What to produce >> Filter the data for lines with the word "setCodeVerifier", then copy every line so identified.

□ □ □ □

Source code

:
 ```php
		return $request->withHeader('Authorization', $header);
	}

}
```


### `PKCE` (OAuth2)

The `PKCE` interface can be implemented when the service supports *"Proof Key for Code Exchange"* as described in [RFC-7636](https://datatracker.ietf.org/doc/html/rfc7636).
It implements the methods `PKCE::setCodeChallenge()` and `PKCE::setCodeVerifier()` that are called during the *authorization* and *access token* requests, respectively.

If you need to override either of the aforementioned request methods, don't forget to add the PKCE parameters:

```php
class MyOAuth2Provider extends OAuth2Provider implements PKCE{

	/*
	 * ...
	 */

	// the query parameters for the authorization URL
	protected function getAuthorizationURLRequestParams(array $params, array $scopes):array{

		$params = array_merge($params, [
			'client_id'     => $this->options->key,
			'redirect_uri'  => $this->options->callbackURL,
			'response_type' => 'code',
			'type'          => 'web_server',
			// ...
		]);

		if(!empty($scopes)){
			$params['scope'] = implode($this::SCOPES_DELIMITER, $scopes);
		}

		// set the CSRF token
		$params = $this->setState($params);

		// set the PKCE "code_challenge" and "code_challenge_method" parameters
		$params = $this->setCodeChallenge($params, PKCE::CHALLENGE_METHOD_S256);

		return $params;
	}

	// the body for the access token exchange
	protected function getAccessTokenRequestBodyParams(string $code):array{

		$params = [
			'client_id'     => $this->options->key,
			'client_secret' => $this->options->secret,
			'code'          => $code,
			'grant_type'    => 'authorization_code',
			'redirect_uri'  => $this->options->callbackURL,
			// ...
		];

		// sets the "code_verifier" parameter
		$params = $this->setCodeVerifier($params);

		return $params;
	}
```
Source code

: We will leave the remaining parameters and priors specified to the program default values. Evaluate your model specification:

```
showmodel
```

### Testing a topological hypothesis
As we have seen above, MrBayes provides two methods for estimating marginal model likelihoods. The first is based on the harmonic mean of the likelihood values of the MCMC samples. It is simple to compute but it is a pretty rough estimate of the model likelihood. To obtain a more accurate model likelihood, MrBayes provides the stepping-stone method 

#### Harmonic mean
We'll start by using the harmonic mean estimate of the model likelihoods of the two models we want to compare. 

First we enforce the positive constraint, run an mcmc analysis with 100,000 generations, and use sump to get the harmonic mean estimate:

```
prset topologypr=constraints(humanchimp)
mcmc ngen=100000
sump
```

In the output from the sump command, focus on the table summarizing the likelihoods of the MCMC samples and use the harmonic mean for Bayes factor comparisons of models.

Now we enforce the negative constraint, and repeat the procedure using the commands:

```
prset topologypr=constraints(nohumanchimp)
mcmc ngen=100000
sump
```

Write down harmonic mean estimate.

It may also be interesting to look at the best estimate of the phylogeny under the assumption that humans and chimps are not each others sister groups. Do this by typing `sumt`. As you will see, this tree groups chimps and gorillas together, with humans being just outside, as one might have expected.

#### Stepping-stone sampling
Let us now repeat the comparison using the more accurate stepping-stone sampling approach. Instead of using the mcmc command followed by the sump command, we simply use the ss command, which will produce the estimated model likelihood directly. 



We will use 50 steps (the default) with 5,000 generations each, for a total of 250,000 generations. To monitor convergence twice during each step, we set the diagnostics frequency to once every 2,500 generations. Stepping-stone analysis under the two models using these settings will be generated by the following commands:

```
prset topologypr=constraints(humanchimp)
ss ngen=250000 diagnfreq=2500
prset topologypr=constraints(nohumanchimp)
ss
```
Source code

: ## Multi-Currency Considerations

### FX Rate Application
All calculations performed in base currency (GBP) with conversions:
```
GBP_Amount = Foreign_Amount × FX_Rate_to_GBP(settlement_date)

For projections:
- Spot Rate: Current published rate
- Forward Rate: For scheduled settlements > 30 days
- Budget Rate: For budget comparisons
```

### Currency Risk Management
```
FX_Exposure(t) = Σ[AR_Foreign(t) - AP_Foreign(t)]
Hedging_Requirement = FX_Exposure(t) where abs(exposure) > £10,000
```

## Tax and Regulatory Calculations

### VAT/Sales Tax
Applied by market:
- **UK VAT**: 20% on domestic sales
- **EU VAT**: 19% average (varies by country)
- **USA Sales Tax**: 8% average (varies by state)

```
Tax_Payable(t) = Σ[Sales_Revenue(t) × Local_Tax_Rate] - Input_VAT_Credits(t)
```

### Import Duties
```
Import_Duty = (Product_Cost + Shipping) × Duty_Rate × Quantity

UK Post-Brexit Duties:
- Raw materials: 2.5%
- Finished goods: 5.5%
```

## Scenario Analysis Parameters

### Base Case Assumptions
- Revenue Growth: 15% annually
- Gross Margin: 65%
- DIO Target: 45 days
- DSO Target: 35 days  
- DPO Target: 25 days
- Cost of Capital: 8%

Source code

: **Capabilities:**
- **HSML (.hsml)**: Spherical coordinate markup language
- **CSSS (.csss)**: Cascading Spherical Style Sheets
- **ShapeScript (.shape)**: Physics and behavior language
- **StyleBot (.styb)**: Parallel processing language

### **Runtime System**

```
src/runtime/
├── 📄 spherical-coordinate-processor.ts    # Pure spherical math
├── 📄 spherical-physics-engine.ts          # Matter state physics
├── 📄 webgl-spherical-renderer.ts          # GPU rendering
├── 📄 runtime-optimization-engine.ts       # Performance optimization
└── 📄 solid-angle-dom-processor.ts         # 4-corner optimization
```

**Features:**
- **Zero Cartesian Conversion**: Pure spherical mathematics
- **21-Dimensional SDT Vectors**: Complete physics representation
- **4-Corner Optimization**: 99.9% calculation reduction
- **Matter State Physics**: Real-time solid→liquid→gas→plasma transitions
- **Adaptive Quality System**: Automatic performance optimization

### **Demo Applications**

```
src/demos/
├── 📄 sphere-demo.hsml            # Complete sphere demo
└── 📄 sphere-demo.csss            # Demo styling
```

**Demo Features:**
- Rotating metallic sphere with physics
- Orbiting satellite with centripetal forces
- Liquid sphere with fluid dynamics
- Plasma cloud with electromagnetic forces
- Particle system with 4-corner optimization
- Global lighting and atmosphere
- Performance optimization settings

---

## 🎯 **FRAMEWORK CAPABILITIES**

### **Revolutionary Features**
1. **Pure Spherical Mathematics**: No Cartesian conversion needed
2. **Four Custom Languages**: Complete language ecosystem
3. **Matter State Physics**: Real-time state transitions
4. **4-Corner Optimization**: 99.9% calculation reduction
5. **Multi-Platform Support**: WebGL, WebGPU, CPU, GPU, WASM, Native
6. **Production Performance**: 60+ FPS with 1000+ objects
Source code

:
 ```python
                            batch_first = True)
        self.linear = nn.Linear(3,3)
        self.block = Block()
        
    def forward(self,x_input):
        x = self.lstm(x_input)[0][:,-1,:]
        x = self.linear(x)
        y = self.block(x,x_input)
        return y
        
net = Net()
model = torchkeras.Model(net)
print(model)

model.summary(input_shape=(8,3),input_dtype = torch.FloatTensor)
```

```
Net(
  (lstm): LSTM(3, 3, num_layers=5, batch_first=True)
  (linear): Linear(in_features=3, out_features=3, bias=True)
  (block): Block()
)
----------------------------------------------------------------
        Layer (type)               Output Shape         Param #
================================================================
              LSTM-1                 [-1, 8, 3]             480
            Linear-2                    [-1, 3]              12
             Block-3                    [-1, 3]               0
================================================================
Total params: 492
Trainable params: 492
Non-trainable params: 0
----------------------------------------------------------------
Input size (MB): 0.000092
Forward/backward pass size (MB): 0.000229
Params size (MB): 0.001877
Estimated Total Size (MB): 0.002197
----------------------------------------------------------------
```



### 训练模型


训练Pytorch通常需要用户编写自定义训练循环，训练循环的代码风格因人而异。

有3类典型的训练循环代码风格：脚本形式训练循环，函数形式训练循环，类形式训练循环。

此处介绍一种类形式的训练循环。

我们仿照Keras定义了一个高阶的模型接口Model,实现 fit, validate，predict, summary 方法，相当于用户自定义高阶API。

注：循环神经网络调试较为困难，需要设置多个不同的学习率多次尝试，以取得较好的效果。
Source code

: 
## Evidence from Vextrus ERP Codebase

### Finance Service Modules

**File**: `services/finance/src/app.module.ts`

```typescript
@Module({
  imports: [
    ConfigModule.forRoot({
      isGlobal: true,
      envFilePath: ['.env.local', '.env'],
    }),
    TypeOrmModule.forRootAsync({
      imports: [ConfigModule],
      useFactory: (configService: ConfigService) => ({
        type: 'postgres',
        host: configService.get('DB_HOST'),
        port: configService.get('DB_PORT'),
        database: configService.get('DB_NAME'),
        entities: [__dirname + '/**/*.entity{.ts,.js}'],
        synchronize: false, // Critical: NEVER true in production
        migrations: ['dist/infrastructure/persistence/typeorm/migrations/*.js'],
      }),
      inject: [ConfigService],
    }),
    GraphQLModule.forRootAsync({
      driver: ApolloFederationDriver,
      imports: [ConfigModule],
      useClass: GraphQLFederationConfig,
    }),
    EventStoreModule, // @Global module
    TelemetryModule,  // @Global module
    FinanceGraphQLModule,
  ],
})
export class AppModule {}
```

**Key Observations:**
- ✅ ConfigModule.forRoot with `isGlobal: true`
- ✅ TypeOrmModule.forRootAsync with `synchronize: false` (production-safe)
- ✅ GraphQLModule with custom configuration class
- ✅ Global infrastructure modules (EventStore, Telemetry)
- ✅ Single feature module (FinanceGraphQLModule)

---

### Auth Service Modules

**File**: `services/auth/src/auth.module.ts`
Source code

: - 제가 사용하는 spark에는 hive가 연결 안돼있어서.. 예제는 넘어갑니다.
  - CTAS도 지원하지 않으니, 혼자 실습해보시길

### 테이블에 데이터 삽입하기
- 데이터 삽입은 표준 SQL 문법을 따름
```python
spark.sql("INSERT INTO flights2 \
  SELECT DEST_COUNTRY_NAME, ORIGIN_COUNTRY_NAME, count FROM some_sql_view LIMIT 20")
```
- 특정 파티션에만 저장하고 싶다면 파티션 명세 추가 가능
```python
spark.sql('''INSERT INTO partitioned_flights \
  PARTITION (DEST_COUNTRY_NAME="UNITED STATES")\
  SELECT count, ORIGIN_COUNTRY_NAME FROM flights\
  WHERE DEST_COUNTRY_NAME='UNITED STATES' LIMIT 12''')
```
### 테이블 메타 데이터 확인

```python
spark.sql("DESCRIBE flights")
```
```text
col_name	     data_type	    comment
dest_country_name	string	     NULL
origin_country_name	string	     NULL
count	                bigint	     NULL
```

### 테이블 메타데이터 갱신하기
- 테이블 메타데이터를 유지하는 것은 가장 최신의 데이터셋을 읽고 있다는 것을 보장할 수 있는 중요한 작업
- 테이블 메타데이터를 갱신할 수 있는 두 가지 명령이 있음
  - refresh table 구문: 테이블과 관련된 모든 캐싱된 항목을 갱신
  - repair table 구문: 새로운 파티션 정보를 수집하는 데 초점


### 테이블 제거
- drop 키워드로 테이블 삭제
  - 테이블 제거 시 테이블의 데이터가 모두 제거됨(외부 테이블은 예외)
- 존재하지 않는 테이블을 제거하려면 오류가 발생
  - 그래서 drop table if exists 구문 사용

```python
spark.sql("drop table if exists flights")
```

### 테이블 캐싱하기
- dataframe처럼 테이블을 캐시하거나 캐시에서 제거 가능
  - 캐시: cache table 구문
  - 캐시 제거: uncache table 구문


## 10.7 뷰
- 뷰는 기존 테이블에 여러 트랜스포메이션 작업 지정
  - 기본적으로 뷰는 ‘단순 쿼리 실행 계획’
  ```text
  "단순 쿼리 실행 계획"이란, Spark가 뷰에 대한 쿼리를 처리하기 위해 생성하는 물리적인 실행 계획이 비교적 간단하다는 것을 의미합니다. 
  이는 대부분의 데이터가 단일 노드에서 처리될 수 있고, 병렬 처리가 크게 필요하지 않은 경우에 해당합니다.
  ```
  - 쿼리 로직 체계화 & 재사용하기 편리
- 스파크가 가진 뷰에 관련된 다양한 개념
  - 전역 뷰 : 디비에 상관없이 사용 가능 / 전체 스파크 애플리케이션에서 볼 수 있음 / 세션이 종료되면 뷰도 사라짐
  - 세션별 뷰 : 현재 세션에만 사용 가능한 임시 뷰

□ □ □ □

Solved exercise >>
It implements the methods `PKCE::setCodeChallenge()` and `PKCE::setCodeVerifier()` that are called during the *authorization* and *access token* requests, respectively.
		$params = $this->setCodeVerifier($params);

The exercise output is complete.